* What the task asks
Copy every line of these records word for word, without changing anything.

(Stored records)
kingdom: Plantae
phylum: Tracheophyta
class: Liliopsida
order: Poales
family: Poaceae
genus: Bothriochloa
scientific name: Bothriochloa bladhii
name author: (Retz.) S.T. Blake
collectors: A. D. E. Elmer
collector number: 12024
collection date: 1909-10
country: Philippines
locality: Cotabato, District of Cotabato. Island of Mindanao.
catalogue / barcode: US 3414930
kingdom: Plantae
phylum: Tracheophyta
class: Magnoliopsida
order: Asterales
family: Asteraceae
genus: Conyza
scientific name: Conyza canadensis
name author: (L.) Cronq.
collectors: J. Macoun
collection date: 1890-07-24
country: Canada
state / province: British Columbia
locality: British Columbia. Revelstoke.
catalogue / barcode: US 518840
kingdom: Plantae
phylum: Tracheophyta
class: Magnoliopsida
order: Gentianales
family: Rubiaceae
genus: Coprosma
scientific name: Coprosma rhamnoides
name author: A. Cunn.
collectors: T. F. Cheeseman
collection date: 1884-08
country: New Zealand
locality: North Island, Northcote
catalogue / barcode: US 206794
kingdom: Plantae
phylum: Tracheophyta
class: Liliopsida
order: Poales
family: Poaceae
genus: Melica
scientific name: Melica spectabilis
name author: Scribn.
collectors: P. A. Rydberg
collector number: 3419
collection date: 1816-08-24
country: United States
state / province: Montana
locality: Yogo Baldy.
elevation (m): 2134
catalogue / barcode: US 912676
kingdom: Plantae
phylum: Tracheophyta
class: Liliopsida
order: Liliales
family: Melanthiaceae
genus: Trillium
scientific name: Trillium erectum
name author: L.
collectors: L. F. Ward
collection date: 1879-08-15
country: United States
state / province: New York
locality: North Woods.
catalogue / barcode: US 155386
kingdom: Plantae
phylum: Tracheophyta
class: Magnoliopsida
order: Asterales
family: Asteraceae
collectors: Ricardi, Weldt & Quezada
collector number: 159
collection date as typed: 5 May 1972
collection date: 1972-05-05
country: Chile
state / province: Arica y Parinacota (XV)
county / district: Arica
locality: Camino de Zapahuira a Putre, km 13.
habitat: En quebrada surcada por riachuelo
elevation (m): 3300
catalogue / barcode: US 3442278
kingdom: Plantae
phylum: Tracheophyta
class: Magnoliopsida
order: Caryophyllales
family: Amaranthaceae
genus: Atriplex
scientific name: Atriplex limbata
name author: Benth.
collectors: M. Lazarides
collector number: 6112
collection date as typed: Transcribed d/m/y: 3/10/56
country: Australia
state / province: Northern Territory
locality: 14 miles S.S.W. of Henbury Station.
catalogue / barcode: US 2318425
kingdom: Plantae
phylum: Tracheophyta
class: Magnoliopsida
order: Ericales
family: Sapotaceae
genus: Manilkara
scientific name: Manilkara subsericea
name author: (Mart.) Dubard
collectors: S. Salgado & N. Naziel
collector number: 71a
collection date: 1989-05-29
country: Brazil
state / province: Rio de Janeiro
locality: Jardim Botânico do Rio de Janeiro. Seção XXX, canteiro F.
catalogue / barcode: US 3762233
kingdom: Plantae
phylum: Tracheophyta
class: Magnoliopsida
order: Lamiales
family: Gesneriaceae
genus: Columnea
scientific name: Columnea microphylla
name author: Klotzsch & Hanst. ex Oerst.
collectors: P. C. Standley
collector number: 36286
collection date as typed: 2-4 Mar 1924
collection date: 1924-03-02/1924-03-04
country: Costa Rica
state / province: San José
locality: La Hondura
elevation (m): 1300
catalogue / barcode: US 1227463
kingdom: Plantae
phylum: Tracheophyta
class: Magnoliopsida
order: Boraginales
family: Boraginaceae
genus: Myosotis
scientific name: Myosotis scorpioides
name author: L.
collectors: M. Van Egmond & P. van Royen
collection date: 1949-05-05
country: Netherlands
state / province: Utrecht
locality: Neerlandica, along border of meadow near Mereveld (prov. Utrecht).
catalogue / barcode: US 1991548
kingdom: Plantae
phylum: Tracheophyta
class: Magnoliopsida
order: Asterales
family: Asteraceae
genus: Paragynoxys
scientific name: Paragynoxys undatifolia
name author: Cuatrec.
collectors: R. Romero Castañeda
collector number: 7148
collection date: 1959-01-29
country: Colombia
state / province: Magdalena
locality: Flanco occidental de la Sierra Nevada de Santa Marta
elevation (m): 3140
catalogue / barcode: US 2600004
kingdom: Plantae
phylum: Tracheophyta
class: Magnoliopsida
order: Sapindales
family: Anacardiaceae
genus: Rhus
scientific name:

* Output of the task
kingdom: Plantae
phylum: Tracheophyta
class: Liliopsida
order: Poales
family: Poaceae
genus: Bothriochloa
scientific name: Bothriochloa bladhii
name author: (Retz.) S.T. Blake
collectors: A. D. E. Elmer
collector number: 12024
collection date: 1909-10
country: Philippines
locality: Cotabato, District of Cotabato. Island of Mindanao.
catalogue / barcode: US 3414930
kingdom: Plantae
phylum: Tracheophyta
class: Magnoliopsida
order: Asterales
family: Asteraceae
genus: Conyza
scientific name: Conyza canadensis
name author: (L.) Cronq.
collectors: J. Macoun
collection date: 1890-07-24
country: Canada
state / province: British Columbia
locality: British Columbia. Revelstoke.
catalogue / barcode: US 518840
kingdom: Plantae
phylum: Tracheophyta
class: Magnoliopsida
order: Gentianales
family: Rubiaceae
genus: Coprosma
scientific name: Coprosma rhamnoides
name author: A. Cunn.
collectors: T. F. Cheeseman
collection date: 1884-08
country: New Zealand
locality: North Island, Northcote
catalogue / barcode: US 206794
kingdom: Plantae
phylum: Tracheophyta
class: Liliopsida
order: Poales
family: Poaceae
genus: Melica
scientific name: Melica spectabilis
name author: Scribn.
collectors: P. A. Rydberg
collector number: 3419
collection date: 1816-08-24
country: United States
state / province: Montana
locality: Yogo Baldy.
elevation (m): 2134
catalogue / barcode: US 912676
kingdom: Plantae
phylum: Tracheophyta
class: Liliopsida
order: Liliales
family: Melanthiaceae
genus: Trillium
scientific name: Trillium erectum
name author: L.
collectors: L. F. Ward
collection date: 1879-08-15
country: United States
state / province: New York
locality: North Woods.
catalogue / barcode: US 155386
kingdom: Plantae
phylum: Tracheophyta
class: Magnoliopsida
order: Asterales
family: Asteraceae
collectors: Ricardi, Weldt & Quezada
collector number: 159
collection date as typed: 5 May 1972
collection date: 1972-05-05
country: Chile
state / province: Arica y Parinacota (XV)
county / district: Arica
locality: Camino de Zapahuira a Putre, km 13.
habitat: En quebrada surcada por riachuelo
elevation (m): 3300
catalogue / barcode: US 3442278
kingdom: Plantae
phylum: Tracheophyta
class: Magnoliopsida
order: Caryophyllales
family: Amaranthaceae
genus: Atriplex
scientific name: Atriplex limbata
name author: Benth.
collectors: M. Lazarides
collector number: 6112
collection date as typed: Transcribed d/m/y: 3/10/56
country: Australia
state / province: Northern Territory
locality: 14 miles S.S.W. of Henbury Station.
catalogue / barcode: US 2318425
kingdom: Plantae
phylum: Tracheophyta
class: Magnoliopsida
order: Ericales
family: Sapotaceae
genus: Manilkara
scientific name: Manilkara subsericea
name author: (Mart.) Dubard
collectors: S. Salgado & N. Naziel
collector number: 71a
collection date: 1989-05-29
country: Brazil
state / province: Rio de Janeiro
locality: Jardim Botânico do Rio de Janeiro. Seção XXX, canteiro F.
catalogue / barcode: US 3762233
kingdom: Plantae
phylum: Tracheophyta
class: Magnoliopsida
order: Lamiales
family: Gesneriaceae
genus: Columnea
scientific name: Columnea microphylla
name author: Klotzsch & Hanst. ex Oerst.
collectors: P. C. Standley
collector number: 36286
collection date as typed: 2-4 Mar 1924
collection date: 1924-03-02/1924-03-04
country: Costa Rica
state / province: San José
locality: La Hondura
elevation (m): 1300
catalogue / barcode: US 1227463
kingdom: Plantae
phylum: Tracheophyta
class: Magnoliopsida
order: Boraginales
family: Boraginaceae
genus: Myosotis
scientific name: Myosotis scorpioides
name author: L.
collectors: M. Van Egmond & P. van Royen
collection date: 1949-05-05
country: Netherlands
state / province: Utrecht
locality: Neerlandica, along border of meadow near Mereveld (prov. Utrecht).
catalogue / barcode: US 1991548
kingdom: Plantae
phylum: Tracheophyta
class: Magnoliopsida
order: Asterales
family: Asteraceae
genus: Paragynoxys
scientific name: Paragynoxys undatifolia
name author: Cuatrec.
collectors: R. Romero Castañeda
collector number: 7148
collection date: 1959-01-29
country: Colombia
state / province: Magdalena
locality: Flanco occidental de la Sierra Nevada de Santa Marta
elevation (m): 3140
catalogue / barcode: US 2600004
kingdom: Plantae
phylum: Tracheophyta
class: Magnoliopsida
order: Sapindales
family: Anacardiaceae
genus: Rhus
scientific name:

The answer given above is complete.